Correct. But its a nice analogy.

> Let me be clear: I didn't say this is generic, it's just the thing that
> > doesn't exist yet. I personally believe that's because in order to make
> it
> > good to use for non BI-folks, you have to make it specific (model your
> data
>
> What's the basis for this belief? (I'm not saying it's untrue, just
> wondering where it comes from)
>

It's based on discussions we had during the handover on how we could make
the data loader more accessible. It would be great to make it into more of
a questionnaire, where the user is lead through a series of questions (Does
this budget have a functional classification? -> Autogenerate a dimension;
Does this transactional dataset have a geographic identifier? -> Make a
dimension). This would require users to answer questions from their area of
expertise (budgets) rather than having them deal with a fairly abstract
interface that uses business intelligence language). It would also mean we
start collecting higher-level semantics of the datasets coming in.

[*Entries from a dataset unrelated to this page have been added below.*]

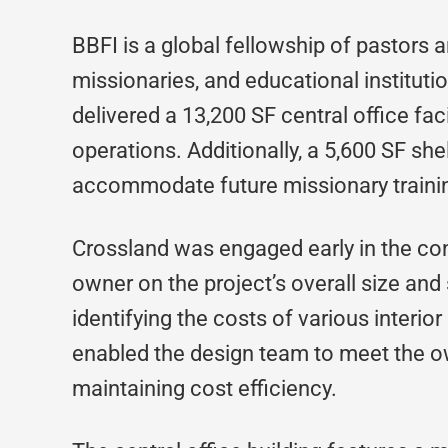
BBFI is a global fellowship of pastors 
missionaries, and educational institutio
delivered a 13,200 SF central office faci
operations. Additionally, a 5,600 SF she
accommodate future missionary traini
Crossland was engaged early in the con
owner on the project’s overall size and 
identifying the costs of various interio
enabled the design team to meet the ow
maintaining cost efficiency.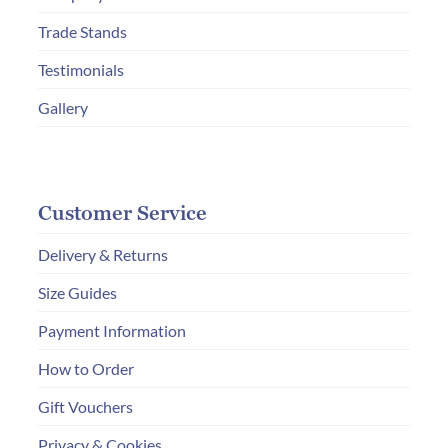
the
Trade Stands
product
page
Testimonials
Gallery
Customer Service
Delivery & Returns
Size Guides
Payment Information
How to Order
Gift Vouchers
Privacy & Cookies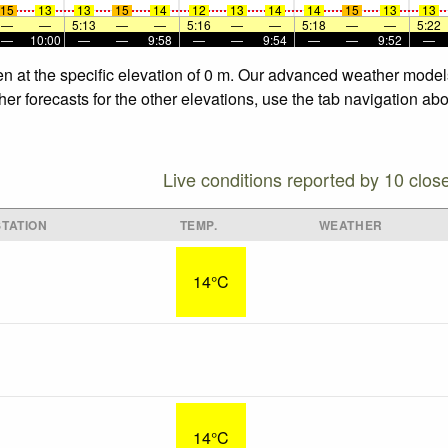
15
13
13
15
14
12
13
14
14
15
13
13
—
—
5:13
—
—
5:16
—
—
5:18
—
—
5:22
—
10:00
—
—
9:58
—
—
9:54
—
—
9:52
—
n at the specific elevation of 0 m. Our advanced weather models 
r forecasts for the other elevations, use the tab navigation abo
Live conditions reported by 10 clos
TATION
TEMP.
WEATHER
14°C
14°C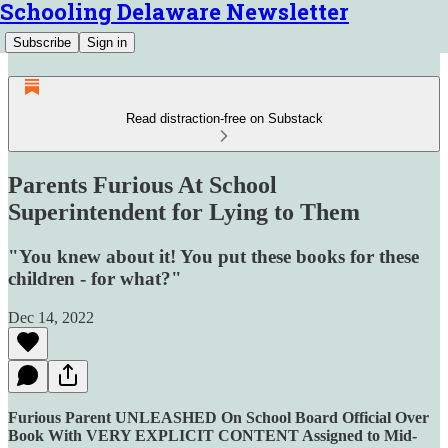
Schooling Delaware Newsletter
Subscribe
Sign in
Read distraction-free on Substack
Parents Furious At School
Superintendent for Lying to Them
"You knew about it! You put these books for these
children - for what?"
Dec 14, 2022
Furious Parent UNLEASHED On School Board Official Over
Book With VERY EXPLICIT CONTENT Assigned to Mid-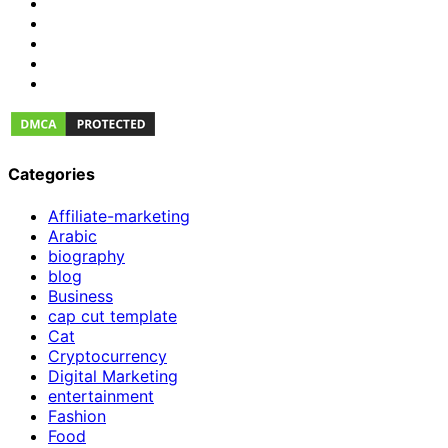
Categories
Affiliate-marketing
Arabic
biography
blog
Business
cap cut template
Cat
Cryptocurrency
Digital Marketing
entertainment
Fashion
Food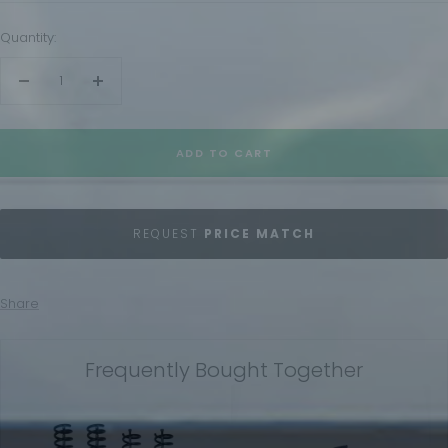
Quantity:
Decrease
Increase
quantity
quantity
ADD TO CART
REQUEST
PRICE MATCH
Share
Frequently Bought Together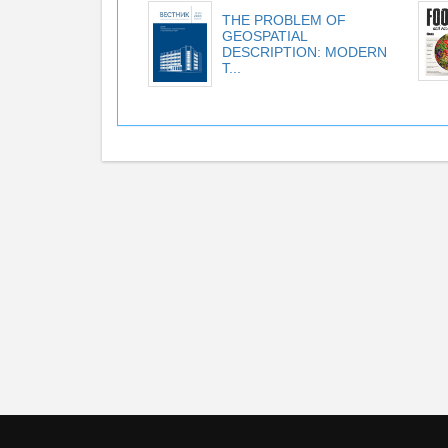
THE PROBLEM OF
GEOSPATIAL
DESCRIPTION: MODERN
T...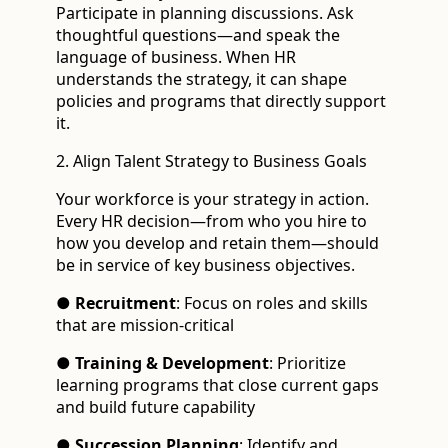
Participate in planning discussions. Ask
thoughtful questions—and speak the
language of business. When HR
understands the strategy, it can shape
policies and programs that directly support
it.
2. Align Talent Strategy to Business Goals
Your workforce is your strategy in action.
Every HR decision—from who you hire to
how you develop and retain them—should
be in service of key business objectives.
●
Recruitment
: Focus on roles and skills
that are mission-critical
●
Training & Development
: Prioritize
learning programs that close current gaps
and build future capability
●
Succession Planning
: Identify and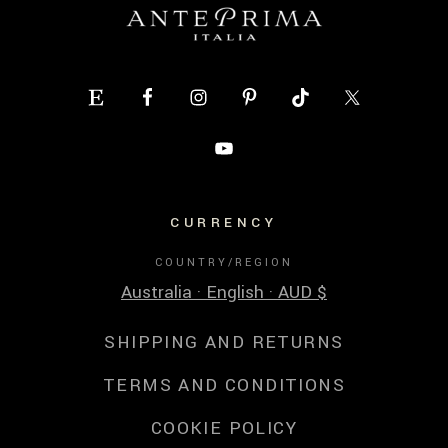
CURRENCY
COUNTRY/REGION
Australia · English · AUD $
SHIPPING AND RETURNS
TERMS AND CONDITIONS
COOKIE POLICY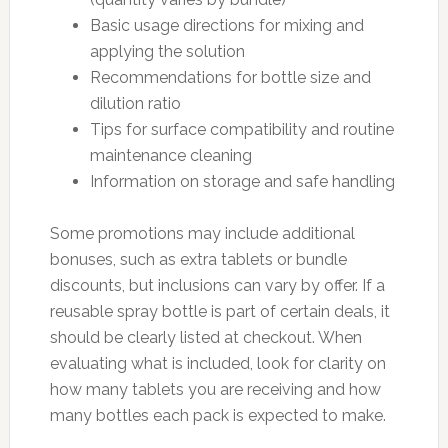
Basic usage directions for mixing and
applying the solution
Recommendations for bottle size and
dilution ratio
Tips for surface compatibility and routine
maintenance cleaning
Information on storage and safe handling
Some promotions may include additional
bonuses, such as extra tablets or bundle
discounts, but inclusions can vary by offer. If a
reusable spray bottle is part of certain deals, it
should be clearly listed at checkout. When
evaluating what is included, look for clarity on
how many tablets you are receiving and how
many bottles each pack is expected to make.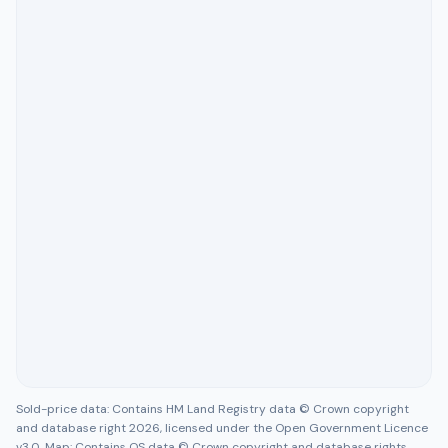
Sold-price data: Contains HM Land Registry data © Crown copyright
and database right 2026, licensed under the Open Government Licence
v3.0. Map: Contains OS data © Crown copyright and database rights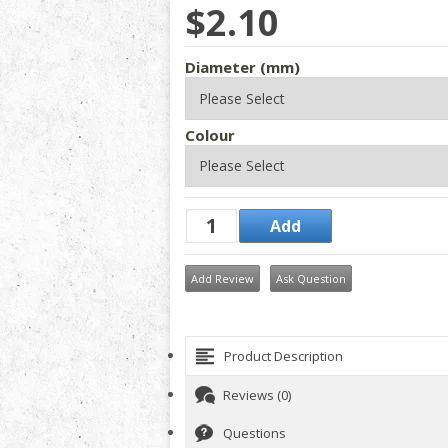
$2.10
Diameter (mm)
Colour
Add Review
Ask Question
Product Description
Reviews (0)
Questions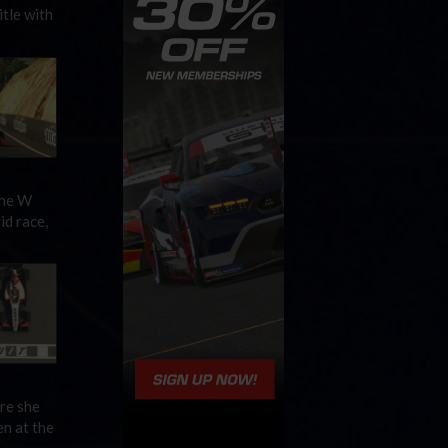
tle with
the W
id race,
re she
en at the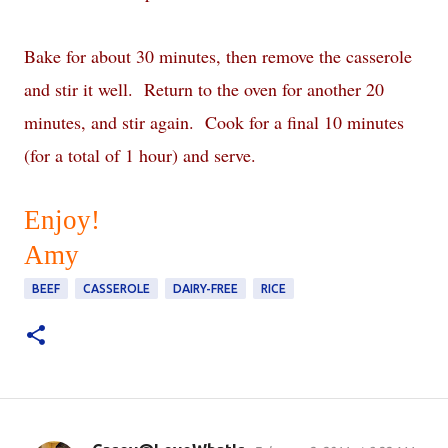
Bake for about 30 minutes, then remove the casserole
and stir it well.
Return to the oven for another 20
minutes, and stir again.
Cook for a final 10 minutes
(for a total of 1 hour) and serve.
Enjoy!
Amy
BEEF
CASSEROLE
DAIRY-FREE
RICE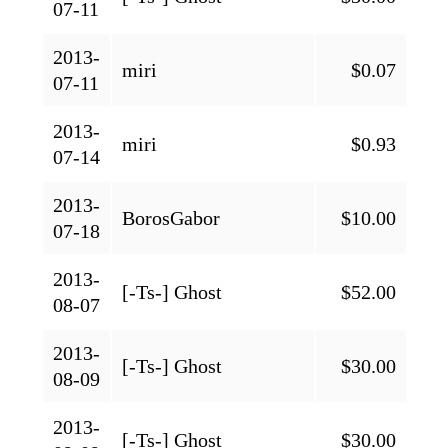
07-11
2013-
miri
$0.07
07-11
2013-
miri
$0.93
07-14
2013-
BorosGabor
$10.00
07-18
2013-
[-Ts-] Ghost
$52.00
08-07
2013-
[-Ts-] Ghost
$30.00
08-09
2013-
[-Ts-] Ghost
$30.00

> ... for what?). If you want to simplify data loading for OpenSpending, add
> > more guidance and specificity - don't rip it out and dump all CKAN use
> cases
> > onto it just so it becomes completely impossible to keep simple.
>
> This seems like a straw man - is anyone proposing to rip out and dump
> all CKAN use cases onto OS? (Someone may be, of course, I just wasn't
> aware; you'll recall I was bit proponent of the "optional" compromise
> between the "mandatory" and "prohibited" approaches to the use of CKAN
> for loading data into OS).
>

Well yes. Gavin and Rufus would like to have a model editor in CKAN,
Tryggvi proposed: "3. Bob the builder (the modeller)
I'm putting this as a special project because as you said it is a generalised
product and I think it might help other projects (such as a plugin to CKAN
with direct upload to the spending cube)." - which raises the question:
what about all the data in CKAN that isn't spending?

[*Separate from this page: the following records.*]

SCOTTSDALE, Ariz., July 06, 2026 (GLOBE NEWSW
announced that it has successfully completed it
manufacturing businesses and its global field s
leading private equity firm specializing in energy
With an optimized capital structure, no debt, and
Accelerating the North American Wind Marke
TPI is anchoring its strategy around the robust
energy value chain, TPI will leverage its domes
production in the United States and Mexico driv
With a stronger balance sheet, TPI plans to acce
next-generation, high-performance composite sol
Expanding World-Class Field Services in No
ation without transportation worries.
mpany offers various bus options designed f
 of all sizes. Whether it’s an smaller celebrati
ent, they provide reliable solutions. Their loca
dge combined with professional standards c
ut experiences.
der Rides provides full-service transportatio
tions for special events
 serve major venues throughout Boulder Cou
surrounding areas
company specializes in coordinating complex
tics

> Nah, most of it just doesn't generate value to users. This is not
> > short-sightedness, its just keeping the eye on the ball.
>
> Did changing from SQL to Mongo and back to SQL again generate value for
> users?
>

Changing to Mongo was done to achieve multi-tenancy, the basic value
proposition of OpenSpending. Going back to SQL was done to increase
availability of the service. Error isn't that useful.

Sometimes you need to do things which are totally irrelevant to users.
> Focus on user needs should be a high priority, not a rule which
> excludes all other activity.
>

All I'm saying is: are we doing this because we actually have some concrete
architectural issue that gets solved or because it turns on our inner geek?